WHAT TO DO -
Duplicate the lines between the one holding "pose: elev=188.7 azim=126.8" and the one holding "Dot at: (291, 221)", inclusive, and leave the pictures out of your copy.

═══ STORED RECORDS

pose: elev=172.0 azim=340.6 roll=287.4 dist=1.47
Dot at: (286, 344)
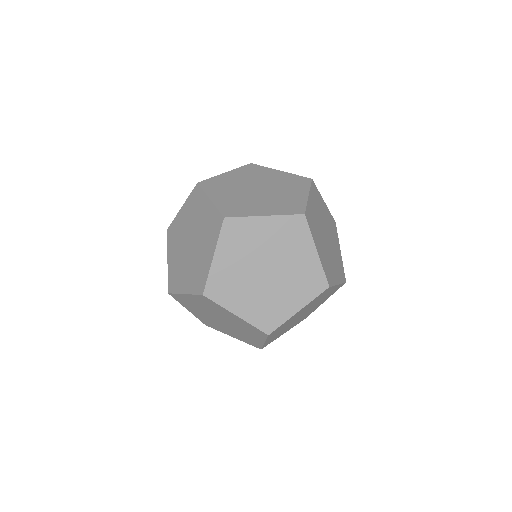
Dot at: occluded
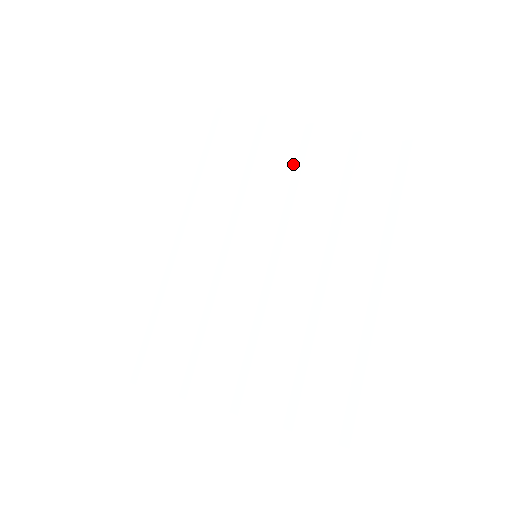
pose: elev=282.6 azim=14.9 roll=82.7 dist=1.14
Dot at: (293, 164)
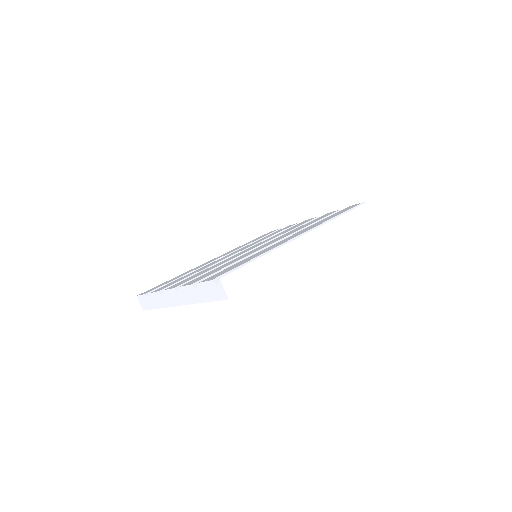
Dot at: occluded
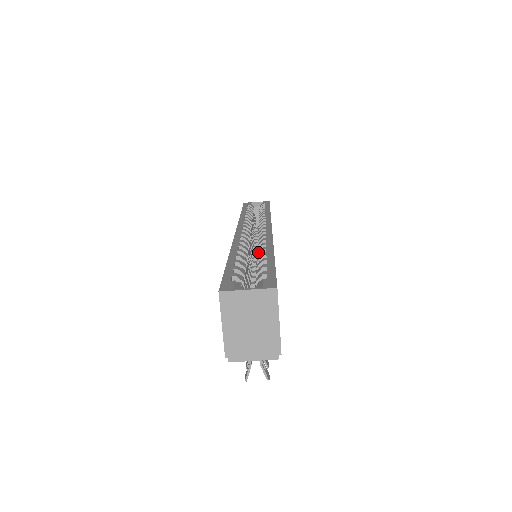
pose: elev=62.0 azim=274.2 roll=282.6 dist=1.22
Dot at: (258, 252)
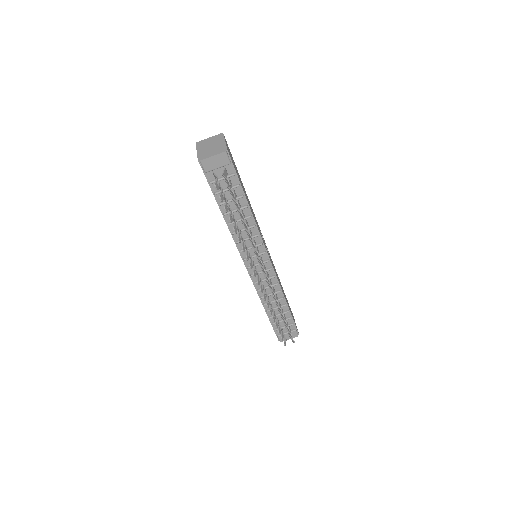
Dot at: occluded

══════
═══ STORED RECORDS

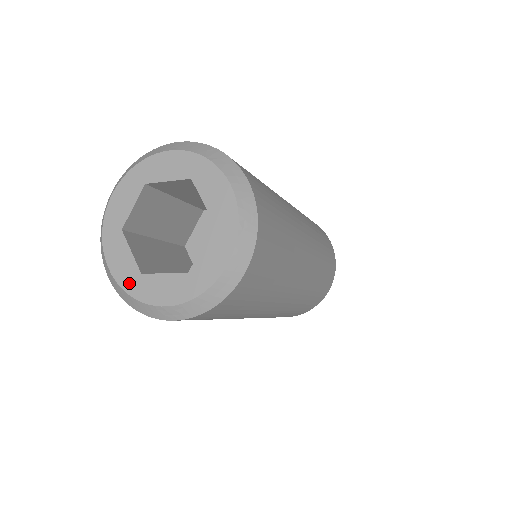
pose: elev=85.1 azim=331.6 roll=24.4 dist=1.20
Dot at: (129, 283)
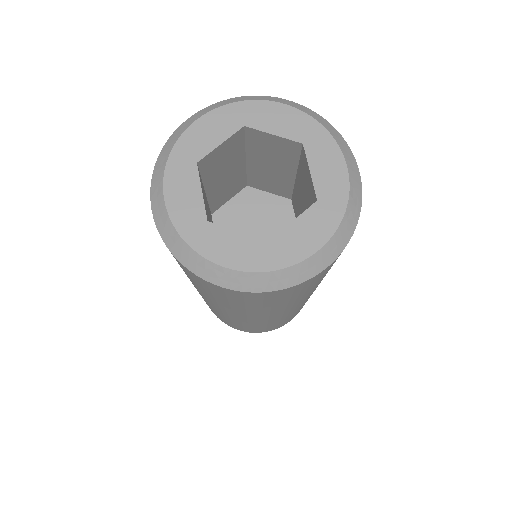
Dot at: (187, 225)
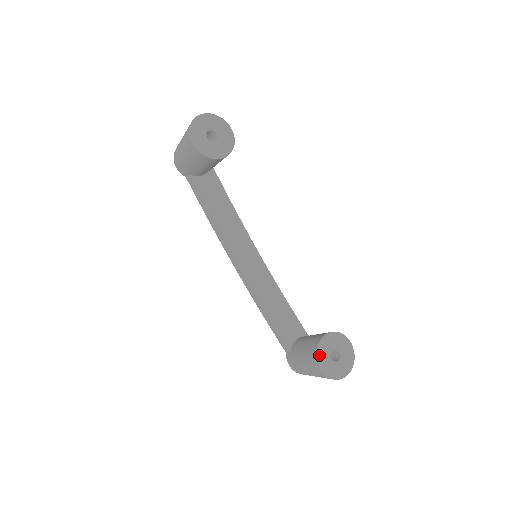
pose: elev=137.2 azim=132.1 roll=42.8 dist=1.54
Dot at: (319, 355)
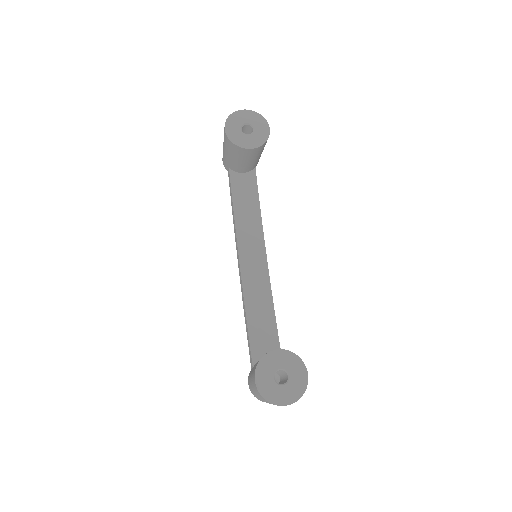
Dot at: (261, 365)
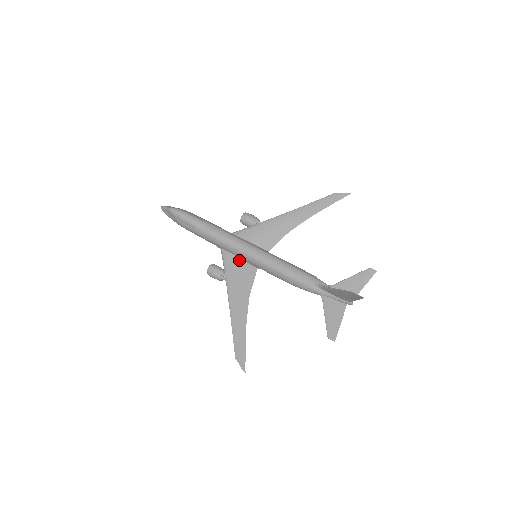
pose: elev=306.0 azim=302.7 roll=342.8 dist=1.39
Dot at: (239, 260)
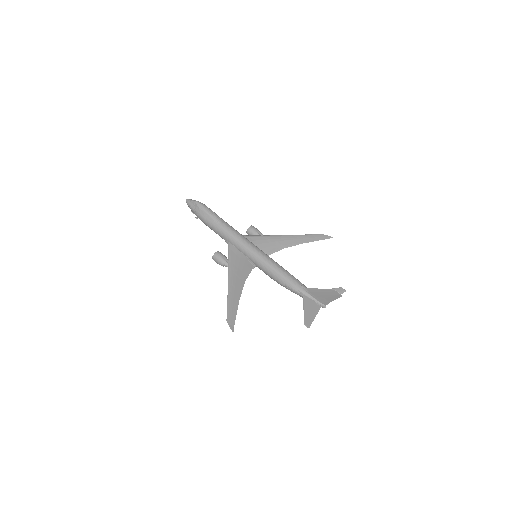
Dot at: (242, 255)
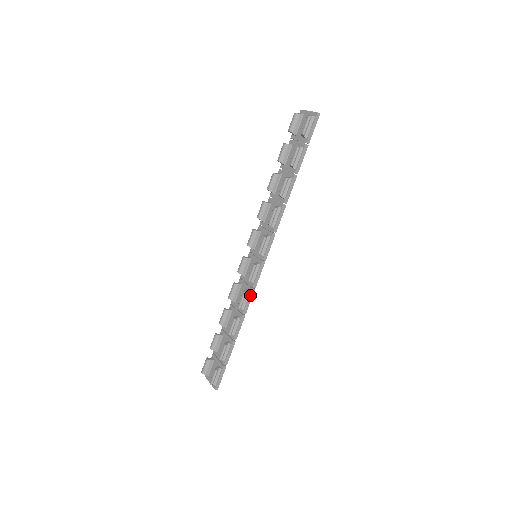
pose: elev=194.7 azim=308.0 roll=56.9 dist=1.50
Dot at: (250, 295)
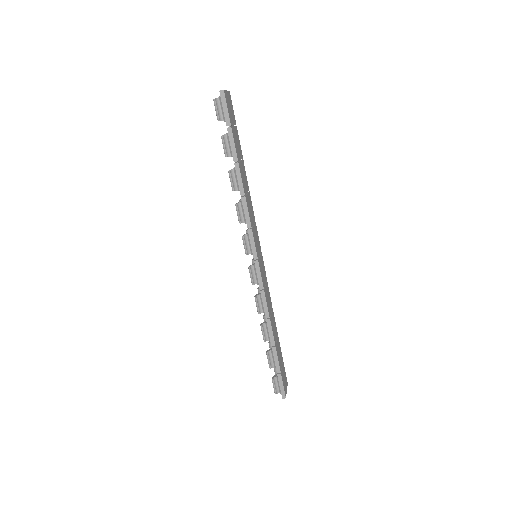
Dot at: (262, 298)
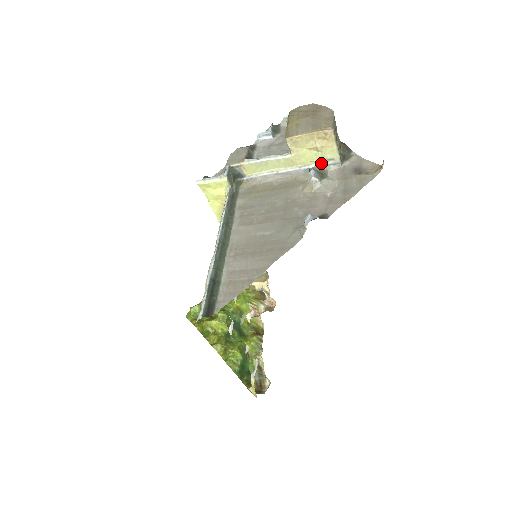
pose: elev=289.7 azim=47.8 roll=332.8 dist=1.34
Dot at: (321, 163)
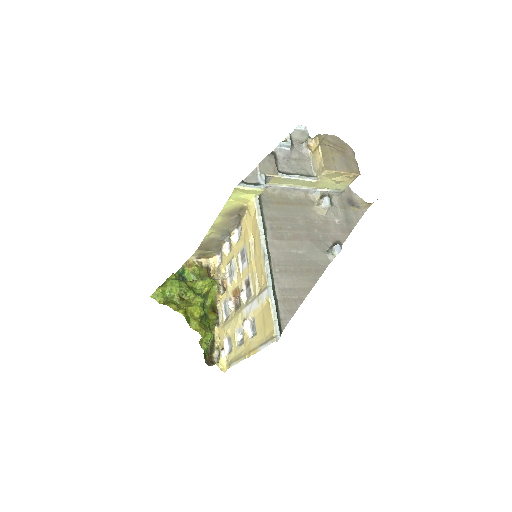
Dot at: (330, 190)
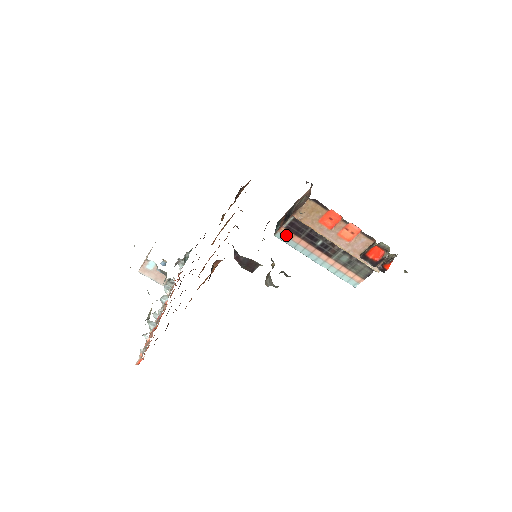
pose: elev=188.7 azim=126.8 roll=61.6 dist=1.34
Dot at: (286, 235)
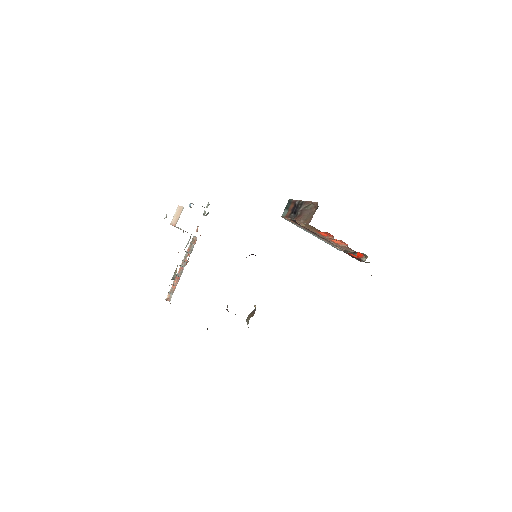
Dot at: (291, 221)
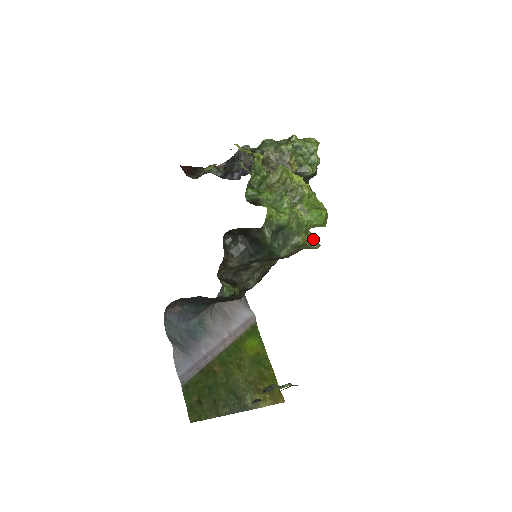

══════

WORKED ANSWER -
pose: elev=188.7 azim=126.8 roll=61.6 dist=1.34
Dot at: (286, 235)
Dot at: (291, 221)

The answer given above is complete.